Instructions for the task
Reproduce verbatim the portion of the entries that opens with the line containing "Detta är låst innehåll" and closes with the line containing "여 Markdown 하이퍼링크를 만들 수도 있습니다. 텍스트", including both of those lines. Leave the pictures out of your answer.
Start of Materials provided
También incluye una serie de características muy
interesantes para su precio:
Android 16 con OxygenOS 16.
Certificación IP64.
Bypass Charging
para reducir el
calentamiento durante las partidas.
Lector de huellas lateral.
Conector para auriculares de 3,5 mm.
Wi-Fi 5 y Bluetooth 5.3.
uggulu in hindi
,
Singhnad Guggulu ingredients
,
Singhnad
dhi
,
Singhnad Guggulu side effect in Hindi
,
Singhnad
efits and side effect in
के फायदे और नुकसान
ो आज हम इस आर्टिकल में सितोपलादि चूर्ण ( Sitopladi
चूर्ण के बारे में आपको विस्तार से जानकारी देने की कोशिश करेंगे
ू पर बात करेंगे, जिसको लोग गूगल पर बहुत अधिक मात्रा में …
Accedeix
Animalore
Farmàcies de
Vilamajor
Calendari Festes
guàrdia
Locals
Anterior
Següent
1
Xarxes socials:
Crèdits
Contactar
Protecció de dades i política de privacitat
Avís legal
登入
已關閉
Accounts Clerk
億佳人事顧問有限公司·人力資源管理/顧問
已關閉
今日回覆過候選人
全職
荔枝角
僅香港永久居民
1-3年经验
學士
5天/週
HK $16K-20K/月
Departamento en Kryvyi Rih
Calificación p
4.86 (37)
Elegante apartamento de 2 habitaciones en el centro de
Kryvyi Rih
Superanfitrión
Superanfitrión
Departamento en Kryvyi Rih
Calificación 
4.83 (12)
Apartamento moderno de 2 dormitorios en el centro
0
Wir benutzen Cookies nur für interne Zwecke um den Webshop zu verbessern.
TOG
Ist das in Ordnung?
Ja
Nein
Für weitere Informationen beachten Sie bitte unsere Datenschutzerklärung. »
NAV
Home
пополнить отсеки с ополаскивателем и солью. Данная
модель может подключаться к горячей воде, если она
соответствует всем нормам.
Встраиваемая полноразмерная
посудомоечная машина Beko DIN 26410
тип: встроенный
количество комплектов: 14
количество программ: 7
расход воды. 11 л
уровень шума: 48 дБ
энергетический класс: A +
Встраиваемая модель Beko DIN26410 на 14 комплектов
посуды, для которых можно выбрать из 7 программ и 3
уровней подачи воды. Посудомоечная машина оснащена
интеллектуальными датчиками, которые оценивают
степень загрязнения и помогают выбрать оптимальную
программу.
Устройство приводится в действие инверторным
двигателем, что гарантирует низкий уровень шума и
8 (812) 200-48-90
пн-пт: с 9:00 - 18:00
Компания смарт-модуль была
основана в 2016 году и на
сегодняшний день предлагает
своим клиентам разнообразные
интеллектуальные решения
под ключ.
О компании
End of Materials provided
Start of Materials provided
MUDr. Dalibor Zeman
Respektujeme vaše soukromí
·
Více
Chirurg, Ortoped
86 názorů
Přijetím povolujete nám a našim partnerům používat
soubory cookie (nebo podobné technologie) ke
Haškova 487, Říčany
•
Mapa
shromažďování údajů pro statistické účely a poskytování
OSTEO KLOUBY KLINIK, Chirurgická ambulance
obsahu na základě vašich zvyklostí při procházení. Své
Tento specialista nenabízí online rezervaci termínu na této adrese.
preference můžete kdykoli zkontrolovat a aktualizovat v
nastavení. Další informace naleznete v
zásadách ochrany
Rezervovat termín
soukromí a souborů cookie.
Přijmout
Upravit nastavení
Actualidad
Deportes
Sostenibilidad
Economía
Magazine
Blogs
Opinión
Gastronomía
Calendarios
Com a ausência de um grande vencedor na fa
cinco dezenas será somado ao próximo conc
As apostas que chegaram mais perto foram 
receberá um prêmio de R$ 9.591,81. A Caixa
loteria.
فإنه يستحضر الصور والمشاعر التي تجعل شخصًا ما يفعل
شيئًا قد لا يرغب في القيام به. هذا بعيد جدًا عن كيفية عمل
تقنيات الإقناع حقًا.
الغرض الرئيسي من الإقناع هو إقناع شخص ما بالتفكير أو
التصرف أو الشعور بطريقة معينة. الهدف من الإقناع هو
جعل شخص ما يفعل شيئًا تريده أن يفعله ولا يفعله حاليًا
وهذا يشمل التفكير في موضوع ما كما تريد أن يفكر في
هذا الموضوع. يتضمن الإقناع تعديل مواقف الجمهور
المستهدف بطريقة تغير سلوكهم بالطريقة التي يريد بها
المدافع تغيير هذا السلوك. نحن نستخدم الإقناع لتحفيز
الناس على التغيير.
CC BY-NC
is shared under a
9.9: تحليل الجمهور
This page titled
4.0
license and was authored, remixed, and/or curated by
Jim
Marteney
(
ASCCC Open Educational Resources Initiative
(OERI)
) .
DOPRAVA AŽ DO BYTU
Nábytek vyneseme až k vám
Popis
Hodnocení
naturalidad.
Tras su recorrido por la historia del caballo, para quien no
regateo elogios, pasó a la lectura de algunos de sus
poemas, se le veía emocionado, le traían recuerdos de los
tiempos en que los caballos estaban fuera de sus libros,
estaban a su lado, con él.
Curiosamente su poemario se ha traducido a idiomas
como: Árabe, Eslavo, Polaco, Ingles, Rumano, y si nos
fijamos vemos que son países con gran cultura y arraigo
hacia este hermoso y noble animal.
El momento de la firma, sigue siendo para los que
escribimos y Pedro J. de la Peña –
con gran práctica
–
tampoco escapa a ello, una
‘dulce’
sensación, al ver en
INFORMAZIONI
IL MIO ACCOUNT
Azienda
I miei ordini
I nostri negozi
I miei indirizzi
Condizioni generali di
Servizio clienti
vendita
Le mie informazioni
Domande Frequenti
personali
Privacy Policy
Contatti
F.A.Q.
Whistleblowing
End of Materials provided
Start of Materials provided
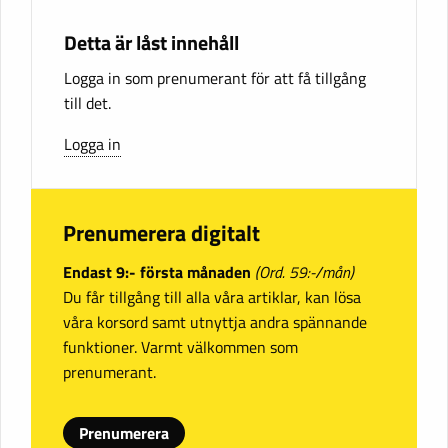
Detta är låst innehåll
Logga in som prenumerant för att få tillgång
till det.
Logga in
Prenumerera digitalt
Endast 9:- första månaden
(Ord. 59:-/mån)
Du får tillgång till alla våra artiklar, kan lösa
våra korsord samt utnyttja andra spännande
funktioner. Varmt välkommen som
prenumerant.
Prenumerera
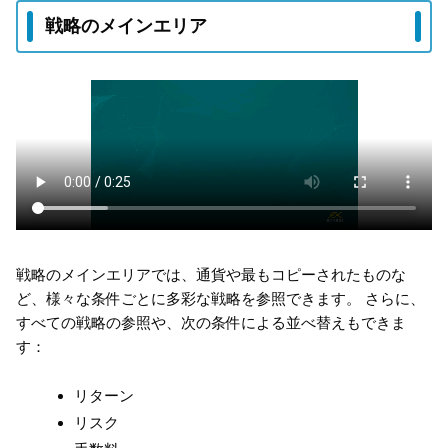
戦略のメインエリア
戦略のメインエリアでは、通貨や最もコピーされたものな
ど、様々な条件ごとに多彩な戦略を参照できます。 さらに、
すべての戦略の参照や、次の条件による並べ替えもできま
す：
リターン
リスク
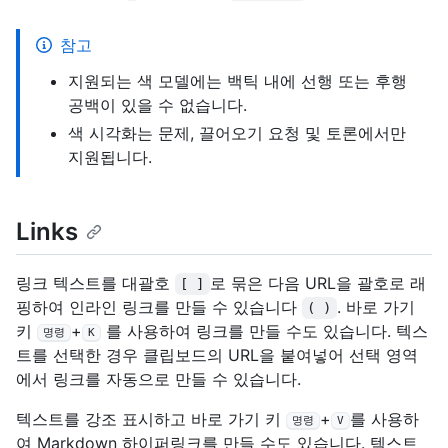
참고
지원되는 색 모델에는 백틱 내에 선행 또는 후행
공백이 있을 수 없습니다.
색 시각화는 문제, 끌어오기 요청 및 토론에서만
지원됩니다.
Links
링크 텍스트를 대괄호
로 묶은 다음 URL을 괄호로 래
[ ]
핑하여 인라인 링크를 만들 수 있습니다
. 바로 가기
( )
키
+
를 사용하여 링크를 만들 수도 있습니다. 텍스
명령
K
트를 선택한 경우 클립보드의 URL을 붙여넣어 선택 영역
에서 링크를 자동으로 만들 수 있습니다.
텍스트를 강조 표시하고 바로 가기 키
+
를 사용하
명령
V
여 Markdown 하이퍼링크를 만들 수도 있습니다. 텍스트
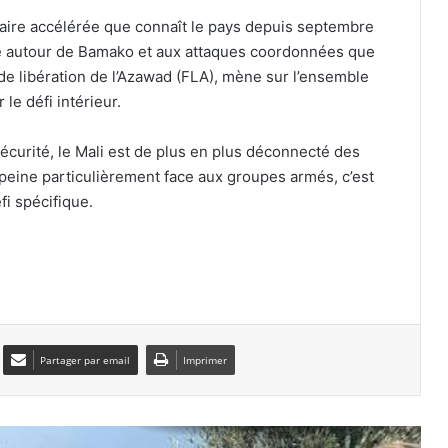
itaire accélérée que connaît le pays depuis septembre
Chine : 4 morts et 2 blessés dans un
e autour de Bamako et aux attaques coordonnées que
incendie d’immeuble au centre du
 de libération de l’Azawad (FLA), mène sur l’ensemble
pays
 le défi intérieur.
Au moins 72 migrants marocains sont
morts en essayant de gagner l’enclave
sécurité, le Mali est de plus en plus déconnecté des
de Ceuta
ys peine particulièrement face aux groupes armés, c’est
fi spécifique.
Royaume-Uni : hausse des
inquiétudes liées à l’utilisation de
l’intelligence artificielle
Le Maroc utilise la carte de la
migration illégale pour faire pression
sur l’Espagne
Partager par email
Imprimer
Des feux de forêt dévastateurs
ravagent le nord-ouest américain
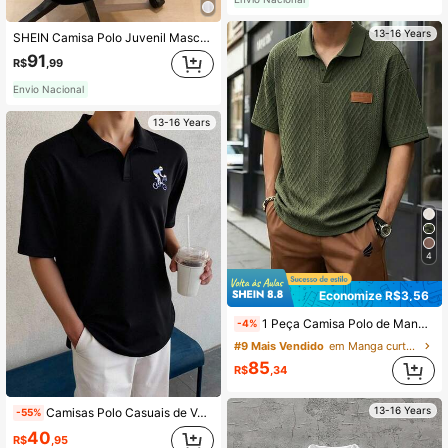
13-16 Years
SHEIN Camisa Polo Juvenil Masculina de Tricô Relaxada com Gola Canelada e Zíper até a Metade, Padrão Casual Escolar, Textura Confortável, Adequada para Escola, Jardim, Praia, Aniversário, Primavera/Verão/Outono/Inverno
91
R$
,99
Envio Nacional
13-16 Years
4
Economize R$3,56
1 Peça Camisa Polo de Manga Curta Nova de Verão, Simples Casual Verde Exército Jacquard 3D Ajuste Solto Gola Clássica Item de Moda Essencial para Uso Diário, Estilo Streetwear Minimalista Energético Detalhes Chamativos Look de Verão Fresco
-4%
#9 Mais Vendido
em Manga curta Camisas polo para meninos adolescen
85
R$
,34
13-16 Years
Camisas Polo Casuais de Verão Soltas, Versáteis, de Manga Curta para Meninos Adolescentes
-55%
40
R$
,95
End of Materials provided
Output for this exercise
Detta är låst innehåll
Logga in som prenumerant för att få tillgång
till det.
Logga in
Prenumerera digitalt
Endast 9:- första månaden
(Ord. 59:-/mån)
Du får tillgång till alla våra artiklar, kan lösa
våra korsord samt utnyttja andra spännande
funktioner. Varmt välkommen som
prenumerant.
Prenumerera
戦略のメインエリア
戦略のメインエリアでは、通貨や最もコピーされたものな
ど、様々な条件ごとに多彩な戦略を参照できます。 さらに、
すべての戦略の参照や、次の条件による並べ替えもできま
す：
リターン
リスク
참고
지원되는 색 모델에는 백틱 내에 선행 또는 후행
공백이 있을 수 없습니다.
색 시각화는 문제, 끌어오기 요청 및 토론에서만
지원됩니다.
Links
링크 텍스트를 대괄호
로 묶은 다음 URL을 괄호로 래
[ ]
핑하여 인라인 링크를 만들 수 있습니다
. 바로 가기
( )
키
+
를 사용하여 링크를 만들 수도 있습니다. 텍스
명령
K
트를 선택한 경우 클립보드의 URL을 붙여넣어 선택 영역
에서 링크를 자동으로 만들 수 있습니다.
텍스트를 강조 표시하고 바로 가기 키
+
를 사용하
명령
V
여 Markdown 하이퍼링크를 만들 수도 있습니다. 텍스트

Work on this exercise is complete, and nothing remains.